**AUSGEWÄHLTER TEXTABSCHNITT**:
Offener Brief an Jings.

Früher, als ich noch jung war und als es noch keine Mobiltelefone gab, habe ich manchmal Botschaften mit Kreide auf den Asphalt geschrieben.

Verena – hatte schon nach der 4. Schluß und bin heim.

zum Beispiel. Oder:

Lieber Peter, wir sind schon vorgegangen ins Café Neumann. Kommst du nach?

Ich habe ein wenig Schwierigkeiten, jemand zu erreichen, der hier oft kommentiert: Jings. Jings verweigert mir leider bislang seine eMail-Adresse. Ich würde ihm auch ganz altmodisch einen Brief per Post schreiben, weiß aber nicht, ob ihn das nicht vielleicht in Verlegenheit bringt. Deshalb:

Jings! eMail oder Post?
Grüße, fragmente.

mechanisch

Was dir an dieser Stellung so gefällt, frage ich dich.
Es ist was mechanisches, sagst du und drehst dich um.

Ich stehe auf, gehe ins Bad, und erhasche einen Blick auf mich im Spiegel.

**DATENSÄTZE ZUR AUFGABE**:
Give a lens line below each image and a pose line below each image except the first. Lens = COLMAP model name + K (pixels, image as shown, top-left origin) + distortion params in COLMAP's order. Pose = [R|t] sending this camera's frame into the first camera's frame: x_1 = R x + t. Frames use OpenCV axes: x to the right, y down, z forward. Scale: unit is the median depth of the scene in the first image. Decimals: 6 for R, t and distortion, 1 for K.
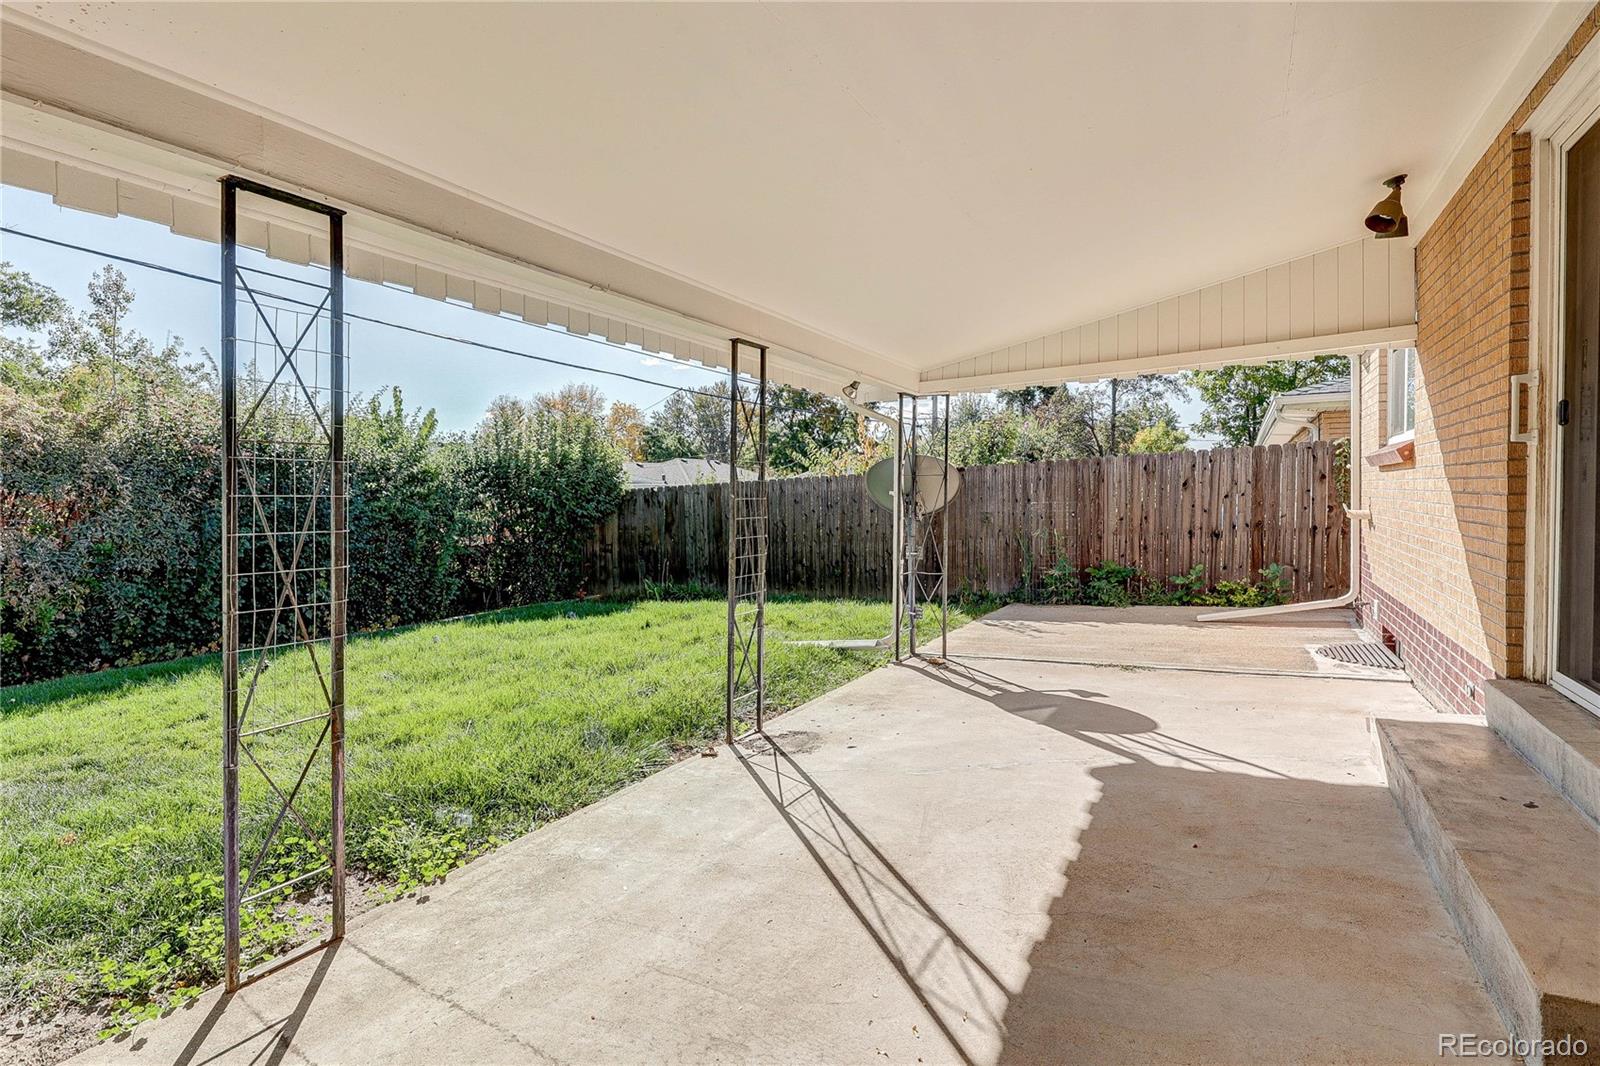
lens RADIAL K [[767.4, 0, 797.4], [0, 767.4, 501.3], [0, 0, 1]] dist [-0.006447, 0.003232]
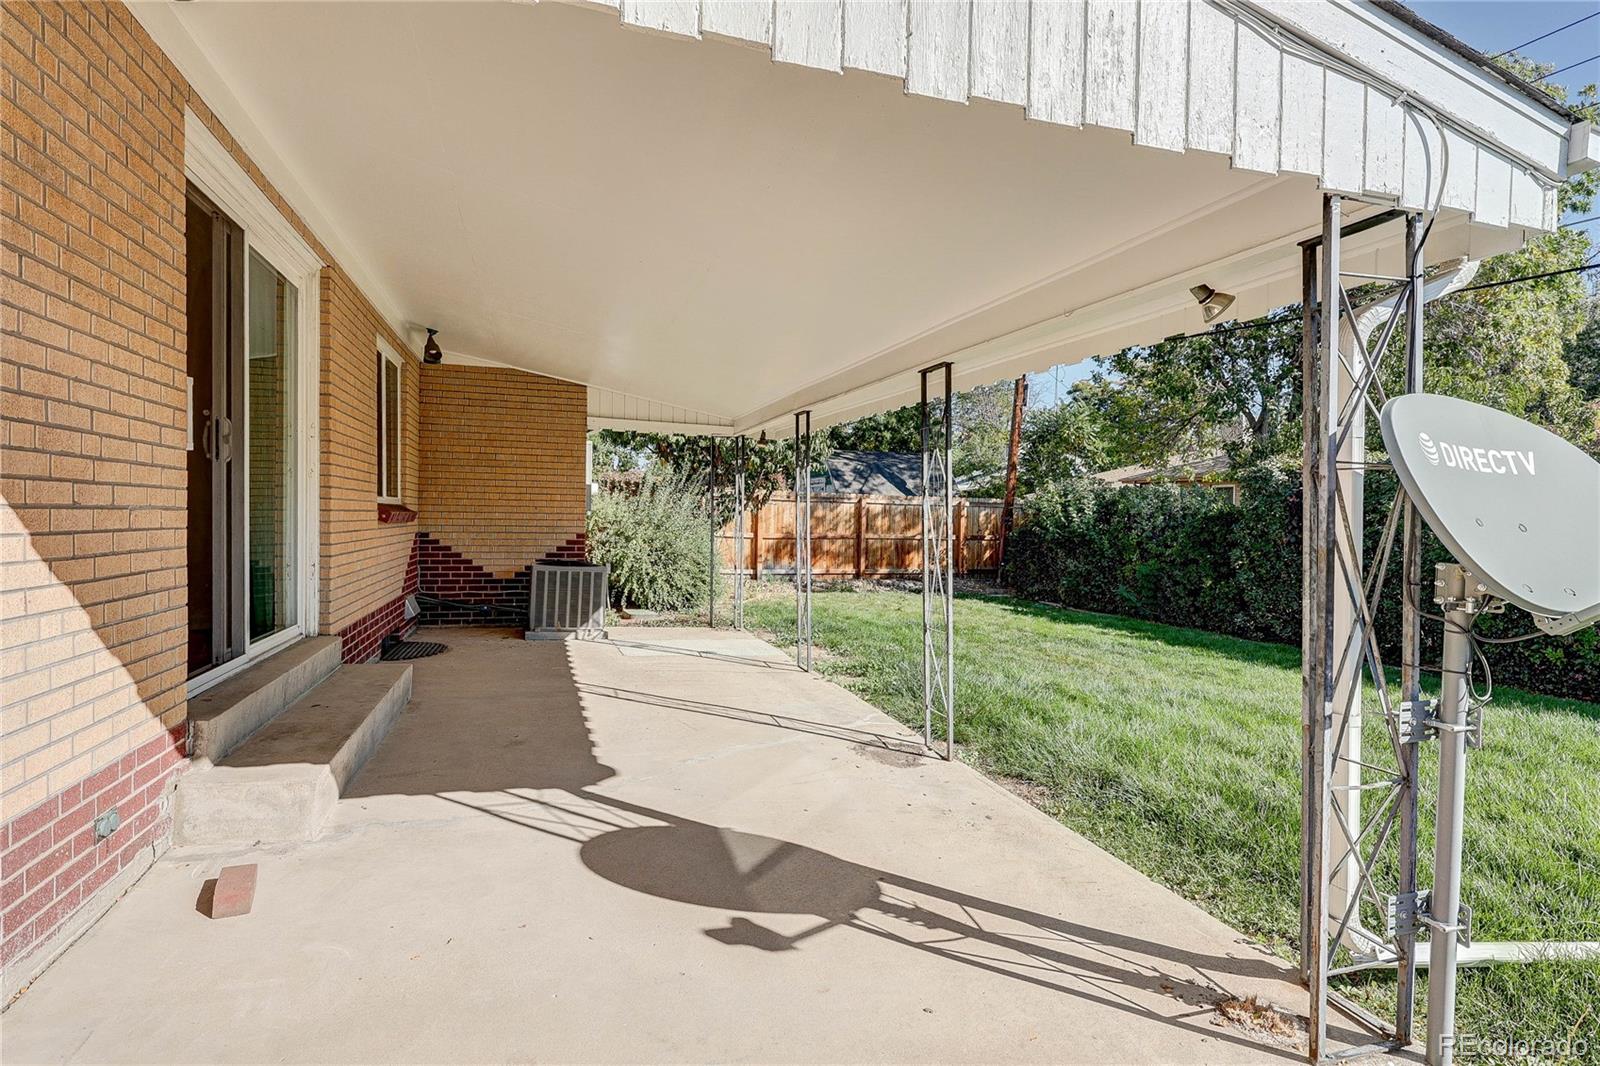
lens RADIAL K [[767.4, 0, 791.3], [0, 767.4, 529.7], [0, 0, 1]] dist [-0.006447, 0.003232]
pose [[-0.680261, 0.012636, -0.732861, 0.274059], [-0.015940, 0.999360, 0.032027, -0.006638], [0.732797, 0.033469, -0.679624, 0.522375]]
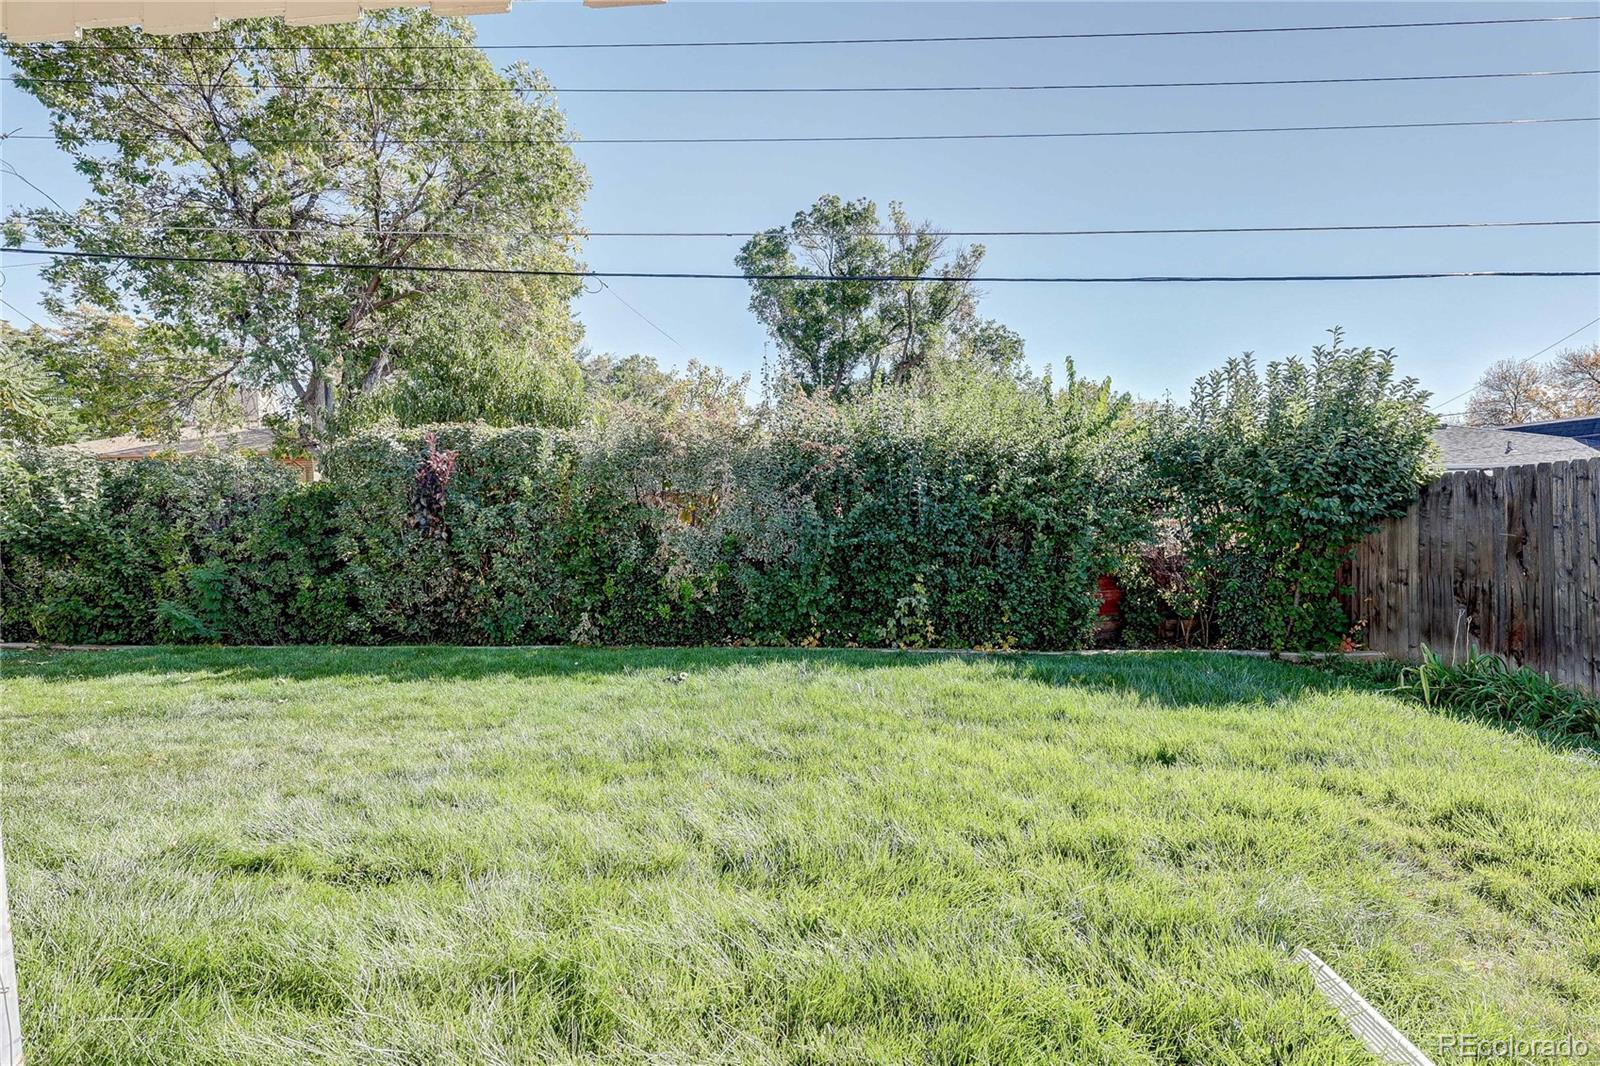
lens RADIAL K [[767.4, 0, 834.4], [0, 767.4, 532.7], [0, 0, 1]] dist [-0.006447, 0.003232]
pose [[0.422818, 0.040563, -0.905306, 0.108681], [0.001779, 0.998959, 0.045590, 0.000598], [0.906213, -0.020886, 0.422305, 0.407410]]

**ZU BEARBEITENDE AUFGABEN**:
- A) Womit wurden laut dem offenen Brief an Jings früher Botschaften auf den Asphalt geschrieben?
- B) Gib die Zeilen der Datensätze vom Anfang bis einschließlich der Zeile mit „532.7], [0, 0, 1]] dist [-0.006447, 0.003232]“ als nummerierte Liste wieder. Lass dabei Leerzeilen und die Bilder weg.

**ANTWORTEN JE AUFGABE**:
- A) Mit Kreide.

- B)
1. Give a lens line below each image and a pose line below each image except the first. Lens = COLMAP model name + K (pixels, image as shown, top-left origin) + distortion params in COLMAP's order. Pose = [R|t] sending this camera's frame into the first camera's frame: x_1 = R x + t. Frames use OpenCV axes: x to the right, y down, z forward. Scale: unit is the median depth of the scene in the first image. Decimals: 6 for R, t and distortion, 1 for K.
2. lens RADIAL K [[767.4, 0, 797.4], [0, 767.4, 501.3], [0, 0, 1]] dist [-0.006447, 0.003232]
3. lens RADIAL K [[767.4, 0, 791.3], [0, 767.4, 529.7], [0, 0, 1]] dist [-0.006447, 0.003232]
4. pose [[-0.680261, 0.012636, -0.732861, 0.274059], [-0.015940, 0.999360, 0.032027, -0.006638], [0.732797, 0.033469, -0.679624, 0.522375]]
5. lens RADIAL K [[767.4, 0, 834.4], [0, 767.4, 532.7], [0, 0, 1]] dist [-0.006447, 0.003232]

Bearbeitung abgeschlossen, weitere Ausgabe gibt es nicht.